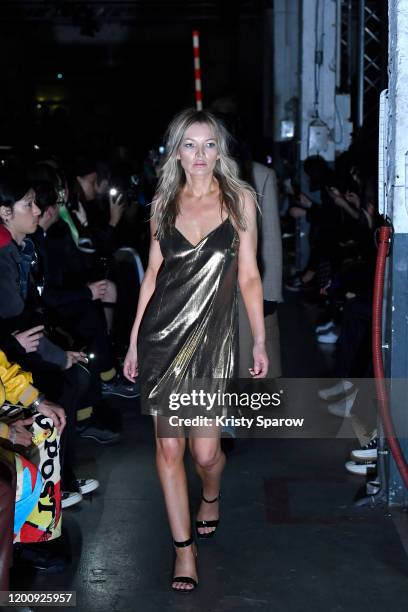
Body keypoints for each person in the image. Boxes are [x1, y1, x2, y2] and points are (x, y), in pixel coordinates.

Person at [123, 109, 268, 592]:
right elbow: (151, 276)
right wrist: (132, 342)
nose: (200, 154)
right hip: (162, 337)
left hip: (212, 342)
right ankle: (184, 551)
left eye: (208, 144)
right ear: (176, 151)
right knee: (168, 448)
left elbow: (248, 275)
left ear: (220, 149)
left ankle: (211, 494)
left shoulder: (239, 198)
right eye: (190, 144)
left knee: (206, 453)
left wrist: (259, 339)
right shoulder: (163, 202)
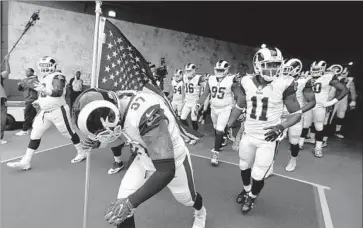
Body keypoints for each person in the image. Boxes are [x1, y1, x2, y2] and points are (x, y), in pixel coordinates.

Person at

------------

Copy every record exactly, dropping the images.

Solution for this exercise:
Body keypoints for each person in the image. Boxes are [x1, y1, x2, y2] and points are (x, y), in pixel coordinates.

Person at [123, 109, 268, 592]:
right elbow: (151, 276)
right wrist: (132, 342)
nose: (200, 154)
right hip: (162, 337)
left hip: (212, 342)
right ankle: (184, 551)
left eye: (208, 144)
right ear: (176, 151)
right knee: (168, 448)
left elbow: (248, 275)
left ear: (220, 149)
left ankle: (211, 494)
left shoulder: (239, 198)
right eye: (190, 144)
left knee: (206, 453)
left wrist: (259, 339)
right shoulder: (163, 202)
Body keypoints for each person in the image. Boxes are [x1, y1, x2, y2] and points are (x, y), in pixel coordinates.

Person at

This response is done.